Questions
for feedback, the collective, and a NYT review
Hello and welcome to Wondering and Wandering! These newsletters start with something I am loving (SO good); move on to one of my adventures, impressions, or encounters and their greater cultural implications and societal suggestions in poem form (Free Space); and end on some wild thing I’ve experienced while living in New York City (Once Upon a Time in NY). Happy reading!
I have a complicated relationship with questions, those I ask and receive. Typically, I prefer scenarios in which conversations flow from sources of expressive freedom, without the need for prompting. If my counterpart does not feel like sharing more, I rarely push them. Questions can display interest or seem imposing—I often shy away from the potential for the latter. In this newsletter, I’m leaning into the value of Q&A.
SO good
Feedback. I am a lover of feedback. I delight in knowing how I’m doing, how I’m being received, and what I’m like from outside views. Asking questions about personal and professional performance and receiving answers can be energizing for me, but it wasn’t always.
I used to see feedback as a challenge to my own internal “knowing,” as a compromise to the purity of my vision. Life in New York has drilled an essential pair of lessons into my head: (1) to not take anything personally and (2) to filter external environments, embracing what helps and releasing what does not.
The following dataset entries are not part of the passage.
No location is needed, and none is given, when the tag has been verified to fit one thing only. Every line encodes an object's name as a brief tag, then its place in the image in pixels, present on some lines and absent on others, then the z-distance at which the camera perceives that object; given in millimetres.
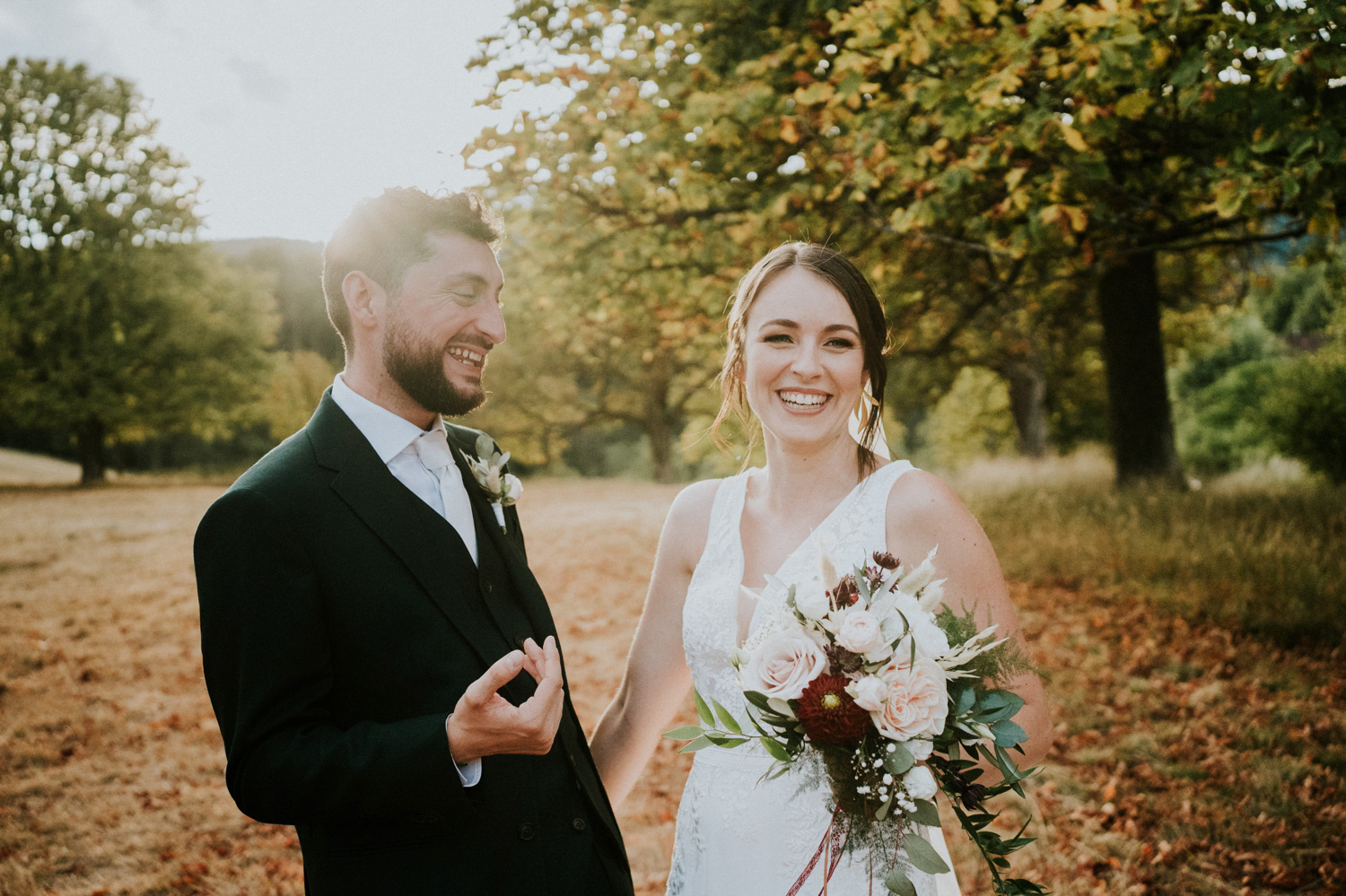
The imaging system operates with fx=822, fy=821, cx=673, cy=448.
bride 2367
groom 1846
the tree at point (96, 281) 28109
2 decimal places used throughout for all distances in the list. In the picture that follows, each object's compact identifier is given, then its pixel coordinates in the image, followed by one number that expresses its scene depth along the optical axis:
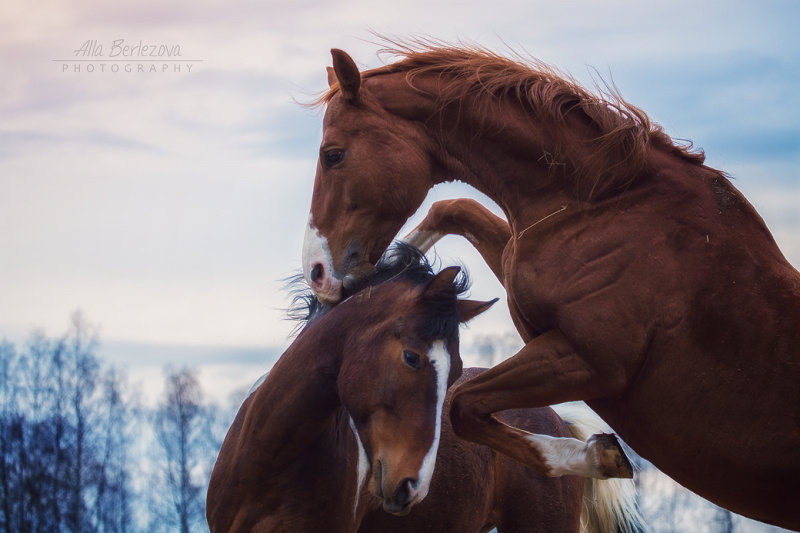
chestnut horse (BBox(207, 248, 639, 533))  11.16
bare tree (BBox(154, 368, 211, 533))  50.41
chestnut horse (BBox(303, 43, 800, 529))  9.64
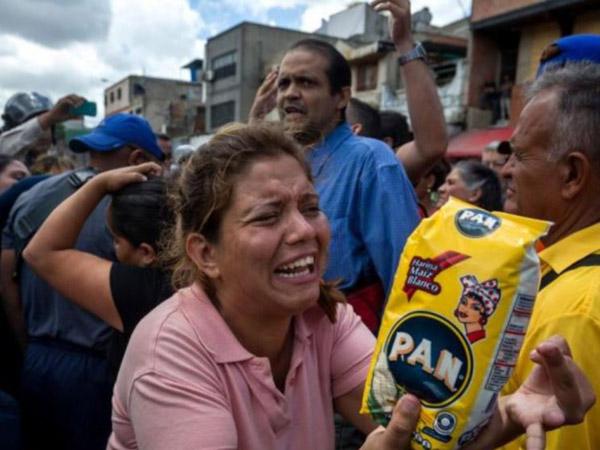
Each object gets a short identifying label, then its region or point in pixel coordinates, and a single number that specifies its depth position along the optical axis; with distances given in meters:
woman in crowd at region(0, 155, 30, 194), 3.17
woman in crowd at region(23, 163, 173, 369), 1.61
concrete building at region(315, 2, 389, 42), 29.92
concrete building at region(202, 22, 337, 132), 30.92
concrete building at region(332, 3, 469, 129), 17.56
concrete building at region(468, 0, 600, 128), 14.88
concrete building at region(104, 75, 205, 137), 39.09
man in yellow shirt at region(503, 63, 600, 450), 1.09
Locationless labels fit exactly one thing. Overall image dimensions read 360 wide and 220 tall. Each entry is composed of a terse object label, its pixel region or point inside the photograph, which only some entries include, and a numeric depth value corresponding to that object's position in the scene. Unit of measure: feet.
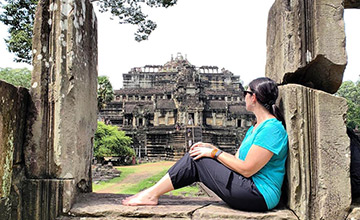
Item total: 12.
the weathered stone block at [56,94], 8.39
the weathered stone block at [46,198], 8.00
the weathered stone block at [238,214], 7.30
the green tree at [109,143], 67.53
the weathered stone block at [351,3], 9.31
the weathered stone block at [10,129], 7.47
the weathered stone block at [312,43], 7.97
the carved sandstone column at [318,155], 7.45
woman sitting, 7.39
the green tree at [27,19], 28.12
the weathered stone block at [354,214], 7.35
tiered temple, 93.15
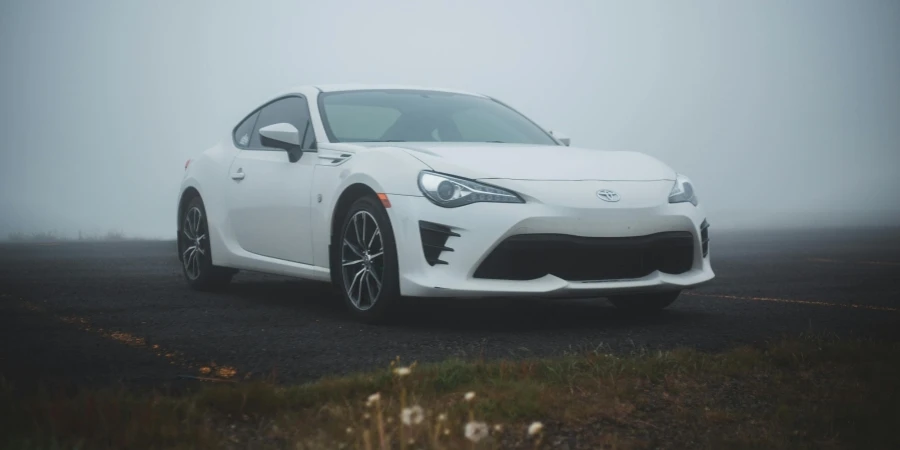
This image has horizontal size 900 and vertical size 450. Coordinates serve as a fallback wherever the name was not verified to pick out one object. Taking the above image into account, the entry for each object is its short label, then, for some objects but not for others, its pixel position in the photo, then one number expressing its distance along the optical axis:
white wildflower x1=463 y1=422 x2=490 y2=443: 2.54
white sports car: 5.73
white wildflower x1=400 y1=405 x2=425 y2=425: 2.64
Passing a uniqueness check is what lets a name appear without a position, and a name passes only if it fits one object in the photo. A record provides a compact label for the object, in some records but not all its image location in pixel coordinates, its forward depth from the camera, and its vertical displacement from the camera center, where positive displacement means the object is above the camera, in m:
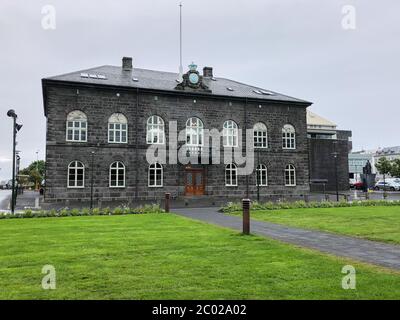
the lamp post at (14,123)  21.17 +3.15
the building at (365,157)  100.56 +5.39
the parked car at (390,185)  52.69 -1.34
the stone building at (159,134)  29.78 +3.73
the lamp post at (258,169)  35.31 +0.72
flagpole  37.26 +12.28
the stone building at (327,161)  45.97 +1.88
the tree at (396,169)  65.35 +1.17
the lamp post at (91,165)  29.73 +0.97
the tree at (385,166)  66.56 +1.74
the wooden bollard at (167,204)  21.60 -1.57
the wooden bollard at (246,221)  11.73 -1.38
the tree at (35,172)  72.54 +1.30
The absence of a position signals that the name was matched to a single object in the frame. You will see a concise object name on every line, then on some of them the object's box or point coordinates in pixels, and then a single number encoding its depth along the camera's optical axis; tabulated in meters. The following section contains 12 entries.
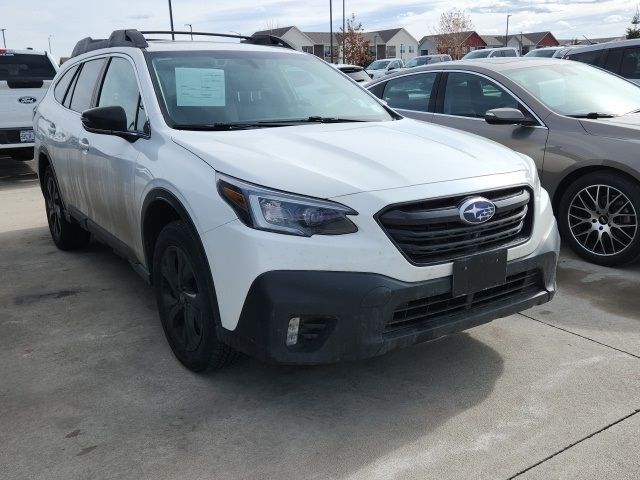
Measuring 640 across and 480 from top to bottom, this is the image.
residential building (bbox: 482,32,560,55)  91.06
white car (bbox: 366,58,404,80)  34.32
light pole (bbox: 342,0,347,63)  43.95
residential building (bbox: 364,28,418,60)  91.50
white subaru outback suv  2.64
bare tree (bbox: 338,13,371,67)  47.94
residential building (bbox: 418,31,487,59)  56.75
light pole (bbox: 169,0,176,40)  34.58
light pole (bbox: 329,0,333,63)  43.43
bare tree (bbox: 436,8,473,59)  59.22
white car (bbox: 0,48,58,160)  9.66
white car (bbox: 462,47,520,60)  27.55
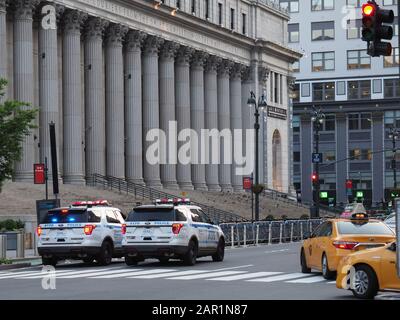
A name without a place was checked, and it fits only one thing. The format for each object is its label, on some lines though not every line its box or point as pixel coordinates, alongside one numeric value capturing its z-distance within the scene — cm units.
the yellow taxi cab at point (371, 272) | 2000
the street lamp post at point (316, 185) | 7326
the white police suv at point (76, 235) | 3275
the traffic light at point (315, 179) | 7584
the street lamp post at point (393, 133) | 9075
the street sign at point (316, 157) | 7445
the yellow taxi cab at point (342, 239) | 2561
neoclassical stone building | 6712
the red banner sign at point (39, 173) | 4803
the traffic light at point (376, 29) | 2267
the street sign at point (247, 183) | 7447
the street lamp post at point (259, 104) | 6204
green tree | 4211
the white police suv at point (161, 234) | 3183
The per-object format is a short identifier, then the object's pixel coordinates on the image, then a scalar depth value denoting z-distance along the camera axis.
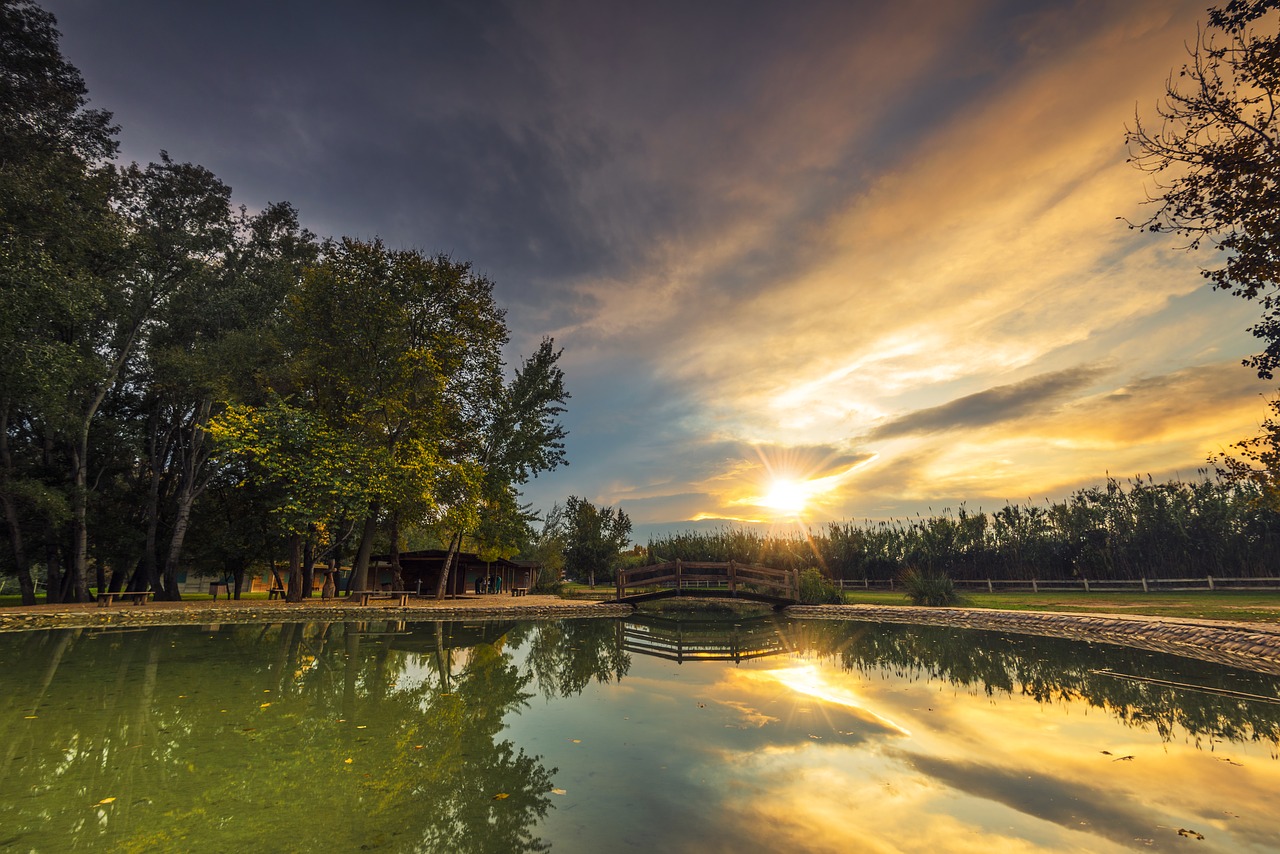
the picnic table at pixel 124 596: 18.16
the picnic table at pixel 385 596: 21.86
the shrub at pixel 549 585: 38.28
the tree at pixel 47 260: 15.70
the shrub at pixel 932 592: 23.98
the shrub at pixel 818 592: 24.92
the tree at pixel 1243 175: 10.62
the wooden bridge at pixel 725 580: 24.47
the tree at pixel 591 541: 45.19
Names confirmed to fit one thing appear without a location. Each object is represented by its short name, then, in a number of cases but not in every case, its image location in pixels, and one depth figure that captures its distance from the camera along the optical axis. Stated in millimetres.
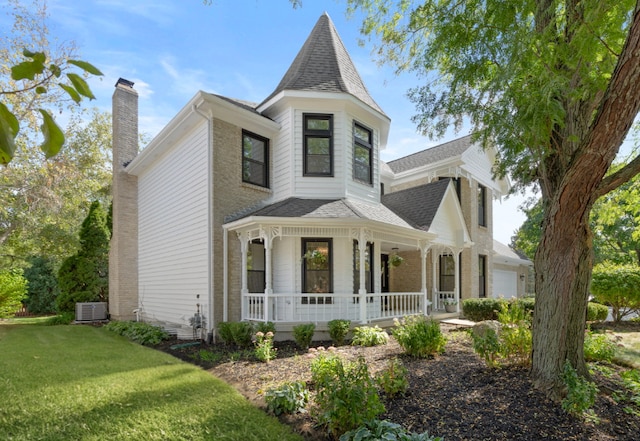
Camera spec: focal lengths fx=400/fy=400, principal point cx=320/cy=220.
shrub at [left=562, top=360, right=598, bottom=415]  4512
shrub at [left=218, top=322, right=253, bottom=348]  9656
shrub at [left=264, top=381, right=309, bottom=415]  5254
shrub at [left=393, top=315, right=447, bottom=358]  7582
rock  8320
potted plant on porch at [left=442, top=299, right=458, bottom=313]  14953
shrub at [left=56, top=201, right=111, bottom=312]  17344
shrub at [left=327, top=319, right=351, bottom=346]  9680
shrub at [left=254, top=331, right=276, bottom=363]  8195
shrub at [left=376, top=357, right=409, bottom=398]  5414
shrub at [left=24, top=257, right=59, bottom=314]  23812
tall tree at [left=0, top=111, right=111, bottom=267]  14930
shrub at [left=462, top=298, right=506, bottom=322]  13711
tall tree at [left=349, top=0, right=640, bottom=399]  4703
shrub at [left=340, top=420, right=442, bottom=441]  3859
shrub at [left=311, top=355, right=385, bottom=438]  4406
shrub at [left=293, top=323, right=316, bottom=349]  9391
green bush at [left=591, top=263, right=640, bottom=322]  12477
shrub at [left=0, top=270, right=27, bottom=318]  15398
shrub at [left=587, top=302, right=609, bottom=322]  12859
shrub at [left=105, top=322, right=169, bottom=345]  11320
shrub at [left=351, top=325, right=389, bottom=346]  9516
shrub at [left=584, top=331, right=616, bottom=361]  6582
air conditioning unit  16234
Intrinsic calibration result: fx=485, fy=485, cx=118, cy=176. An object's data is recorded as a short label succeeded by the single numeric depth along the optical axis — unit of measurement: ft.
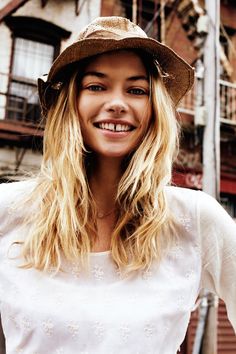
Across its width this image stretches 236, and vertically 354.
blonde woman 5.27
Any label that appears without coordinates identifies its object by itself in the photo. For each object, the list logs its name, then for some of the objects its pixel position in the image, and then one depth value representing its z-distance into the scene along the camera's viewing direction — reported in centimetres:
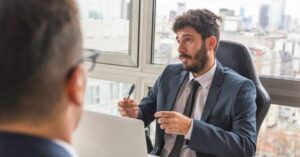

Now, I relish the opportunity to compare my intentions with alternative impressions of the impact of my actions. No (or far fewer) hard feelings!
That’s not to say all feedback is gold. It is often plated with ego and bias and sometimes plain rudeness. At the heart of feedback, though—positive or negative—is a portal into a different world with unique perspectives and preferences. I do love to travel.
Free Space
Ask
If you know you know. But if you don’t know must you ask? For help for clarity for an explanation. I love a lifeline but woudn't relying on the knowing of another mean theirs becomes yours? A shared knowing derivative in nature personal in practice. Maybe that's the point: with enough asking eventually we will all belong to each other.
Once Upon a Time in New York
During my three-month stint as a cheesemonger, I spent many days working solo at the tiny Upper West Side establishment of 67 Gourmet. One such day last March, when masks were still required in all NYC businesses, I unknowingly stood across the cheese counter from someone with much to benefit from going unidentified: a New York Times food critic by the name of Florence Fabricant.
In retrospect, I can’t be sure which customer she was. Many regular patrons fit her general profile and sincere interest in the store’s history and offerings. I would have greeted her and treated her like anyone else, smiling with my eyes and cheerfully answering her questions.
Toward the end of that day’s shift, I got a call from my boss with some news—the cheese shop was being reviewed and FloFab’s experience was a positive one! She liked the look of the place and was intrigued by our setup. AND THEN I learned she had a few words to share about yours truly.
Sadly, I was out the day the Times photographer came to capture the space—performing as an extra in The Marvelous Mrs. Maisel, you see. What a choice that was to make. The short and sweet review (I am not mentioned in) can be found here if you’d like to read it. In any case, please allow me this chance to publish my personal, unofficial review by a New York Times critic.
Christine Rock: “charming and knowledgeable.”
Hoping you receive rave reviews from someone special this week!